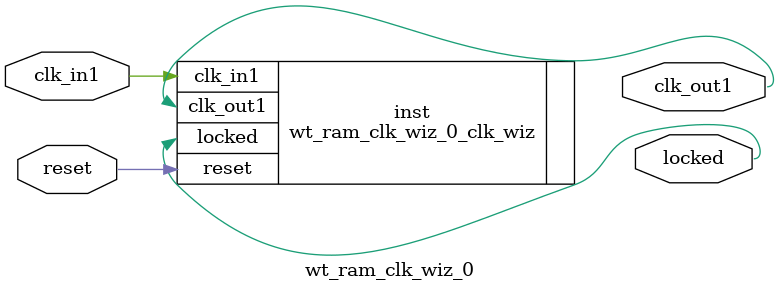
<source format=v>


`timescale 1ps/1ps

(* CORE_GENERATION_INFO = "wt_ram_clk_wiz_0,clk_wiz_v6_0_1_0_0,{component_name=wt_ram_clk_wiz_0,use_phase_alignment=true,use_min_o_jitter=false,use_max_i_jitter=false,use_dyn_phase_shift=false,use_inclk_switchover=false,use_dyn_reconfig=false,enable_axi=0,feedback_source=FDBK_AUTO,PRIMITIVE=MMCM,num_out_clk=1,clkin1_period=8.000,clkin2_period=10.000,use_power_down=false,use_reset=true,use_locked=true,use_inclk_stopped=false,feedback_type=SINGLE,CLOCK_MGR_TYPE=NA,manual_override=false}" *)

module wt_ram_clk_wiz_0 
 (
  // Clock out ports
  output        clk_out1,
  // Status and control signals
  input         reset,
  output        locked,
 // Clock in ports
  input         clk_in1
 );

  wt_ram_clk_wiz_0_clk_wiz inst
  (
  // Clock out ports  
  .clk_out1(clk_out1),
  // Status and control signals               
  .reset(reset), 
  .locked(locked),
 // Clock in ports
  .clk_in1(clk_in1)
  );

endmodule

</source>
...
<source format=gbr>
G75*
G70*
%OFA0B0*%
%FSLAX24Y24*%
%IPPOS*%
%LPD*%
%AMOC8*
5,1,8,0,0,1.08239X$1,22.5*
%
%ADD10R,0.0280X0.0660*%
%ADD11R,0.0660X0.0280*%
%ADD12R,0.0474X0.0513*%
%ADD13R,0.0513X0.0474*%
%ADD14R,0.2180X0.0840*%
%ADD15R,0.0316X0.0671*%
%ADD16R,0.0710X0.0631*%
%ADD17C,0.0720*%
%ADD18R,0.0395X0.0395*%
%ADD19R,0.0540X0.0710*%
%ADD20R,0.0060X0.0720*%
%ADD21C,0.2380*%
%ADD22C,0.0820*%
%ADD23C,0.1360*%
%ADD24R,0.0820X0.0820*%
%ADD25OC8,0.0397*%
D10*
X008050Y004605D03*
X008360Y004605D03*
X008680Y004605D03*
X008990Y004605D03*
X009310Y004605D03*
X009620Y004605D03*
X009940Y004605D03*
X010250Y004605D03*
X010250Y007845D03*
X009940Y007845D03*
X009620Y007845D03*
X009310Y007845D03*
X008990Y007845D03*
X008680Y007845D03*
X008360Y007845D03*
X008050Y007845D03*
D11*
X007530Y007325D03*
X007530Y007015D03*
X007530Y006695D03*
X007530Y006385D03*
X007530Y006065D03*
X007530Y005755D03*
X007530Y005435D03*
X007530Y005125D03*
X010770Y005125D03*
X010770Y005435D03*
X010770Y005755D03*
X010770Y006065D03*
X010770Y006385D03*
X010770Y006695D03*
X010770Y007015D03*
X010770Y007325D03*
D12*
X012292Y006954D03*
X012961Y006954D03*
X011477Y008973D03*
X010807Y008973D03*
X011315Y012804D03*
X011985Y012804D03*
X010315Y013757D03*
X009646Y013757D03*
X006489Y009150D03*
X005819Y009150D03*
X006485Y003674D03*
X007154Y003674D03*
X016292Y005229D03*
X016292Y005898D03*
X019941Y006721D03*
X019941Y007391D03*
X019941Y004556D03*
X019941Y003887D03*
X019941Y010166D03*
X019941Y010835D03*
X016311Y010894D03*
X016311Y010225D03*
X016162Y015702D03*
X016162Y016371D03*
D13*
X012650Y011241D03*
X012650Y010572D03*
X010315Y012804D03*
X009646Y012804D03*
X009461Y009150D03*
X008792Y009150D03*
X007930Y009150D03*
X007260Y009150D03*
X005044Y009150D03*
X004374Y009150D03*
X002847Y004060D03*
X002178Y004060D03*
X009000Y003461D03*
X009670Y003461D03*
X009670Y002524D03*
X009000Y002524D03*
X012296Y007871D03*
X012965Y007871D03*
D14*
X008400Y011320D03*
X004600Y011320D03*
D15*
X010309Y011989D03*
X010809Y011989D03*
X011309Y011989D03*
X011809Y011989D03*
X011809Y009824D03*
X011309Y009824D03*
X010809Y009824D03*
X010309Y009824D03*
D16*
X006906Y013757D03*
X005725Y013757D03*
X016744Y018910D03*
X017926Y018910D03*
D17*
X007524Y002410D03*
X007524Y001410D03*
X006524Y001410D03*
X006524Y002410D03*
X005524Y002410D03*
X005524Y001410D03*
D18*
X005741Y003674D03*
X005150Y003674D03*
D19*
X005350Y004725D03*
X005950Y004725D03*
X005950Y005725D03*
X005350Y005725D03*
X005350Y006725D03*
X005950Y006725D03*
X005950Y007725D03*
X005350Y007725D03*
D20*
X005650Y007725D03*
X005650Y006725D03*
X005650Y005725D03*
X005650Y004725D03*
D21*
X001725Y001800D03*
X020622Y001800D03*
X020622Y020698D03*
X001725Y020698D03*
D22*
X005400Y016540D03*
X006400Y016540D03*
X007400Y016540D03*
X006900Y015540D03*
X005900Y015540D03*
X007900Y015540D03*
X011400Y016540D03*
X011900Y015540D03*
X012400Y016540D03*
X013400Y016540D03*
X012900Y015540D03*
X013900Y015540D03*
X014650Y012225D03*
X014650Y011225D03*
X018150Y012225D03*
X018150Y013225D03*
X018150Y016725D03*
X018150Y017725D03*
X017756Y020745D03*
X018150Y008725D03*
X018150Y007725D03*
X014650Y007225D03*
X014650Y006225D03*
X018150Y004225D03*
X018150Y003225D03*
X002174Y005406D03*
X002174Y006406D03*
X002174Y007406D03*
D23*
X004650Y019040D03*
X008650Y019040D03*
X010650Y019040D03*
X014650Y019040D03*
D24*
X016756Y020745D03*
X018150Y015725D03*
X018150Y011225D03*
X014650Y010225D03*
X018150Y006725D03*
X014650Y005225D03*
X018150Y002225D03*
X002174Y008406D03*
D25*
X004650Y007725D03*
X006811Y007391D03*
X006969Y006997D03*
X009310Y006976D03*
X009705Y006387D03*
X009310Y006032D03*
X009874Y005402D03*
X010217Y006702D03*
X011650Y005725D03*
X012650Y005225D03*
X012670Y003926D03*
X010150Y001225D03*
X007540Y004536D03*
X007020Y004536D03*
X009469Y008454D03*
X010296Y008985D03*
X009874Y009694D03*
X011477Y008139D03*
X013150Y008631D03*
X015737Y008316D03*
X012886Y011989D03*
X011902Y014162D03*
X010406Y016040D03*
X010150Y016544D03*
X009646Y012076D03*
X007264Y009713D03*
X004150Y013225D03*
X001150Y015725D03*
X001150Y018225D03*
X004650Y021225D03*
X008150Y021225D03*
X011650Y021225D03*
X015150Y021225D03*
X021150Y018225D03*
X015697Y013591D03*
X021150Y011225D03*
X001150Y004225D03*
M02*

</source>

__PROBLEM REQUIREMENTS__: Only one stretch of the data above is needed. Restate it word for word, from the line containing "X006524Y002410D03*" through the line containing "X011650Y005725D03*", both ends included.

__RESULT__:
X006524Y002410D03*
X005524Y002410D03*
X005524Y001410D03*
D18*
X005741Y003674D03*
X005150Y003674D03*
D19*
X005350Y004725D03*
X005950Y004725D03*
X005950Y005725D03*
X005350Y005725D03*
X005350Y006725D03*
X005950Y006725D03*
X005950Y007725D03*
X005350Y007725D03*
D20*
X005650Y007725D03*
X005650Y006725D03*
X005650Y005725D03*
X005650Y004725D03*
D21*
X001725Y001800D03*
X020622Y001800D03*
X020622Y020698D03*
X001725Y020698D03*
D22*
X005400Y016540D03*
X006400Y016540D03*
X007400Y016540D03*
X006900Y015540D03*
X005900Y015540D03*
X007900Y015540D03*
X011400Y016540D03*
X011900Y015540D03*
X012400Y016540D03*
X013400Y016540D03*
X012900Y015540D03*
X013900Y015540D03*
X014650Y012225D03*
X014650Y011225D03*
X018150Y012225D03*
X018150Y013225D03*
X018150Y016725D03*
X018150Y017725D03*
X017756Y020745D03*
X018150Y008725D03*
X018150Y007725D03*
X014650Y007225D03*
X014650Y006225D03*
X018150Y004225D03*
X018150Y003225D03*
X002174Y005406D03*
X002174Y006406D03*
X002174Y007406D03*
D23*
X004650Y019040D03*
X008650Y019040D03*
X010650Y019040D03*
X014650Y019040D03*
D24*
X016756Y020745D03*
X018150Y015725D03*
X018150Y011225D03*
X014650Y010225D03*
X018150Y006725D03*
X014650Y005225D03*
X018150Y002225D03*
X002174Y008406D03*
D25*
X004650Y007725D03*
X006811Y007391D03*
X006969Y006997D03*
X009310Y006976D03*
X009705Y006387D03*
X009310Y006032D03*
X009874Y005402D03*
X010217Y006702D03*
X011650Y005725D03*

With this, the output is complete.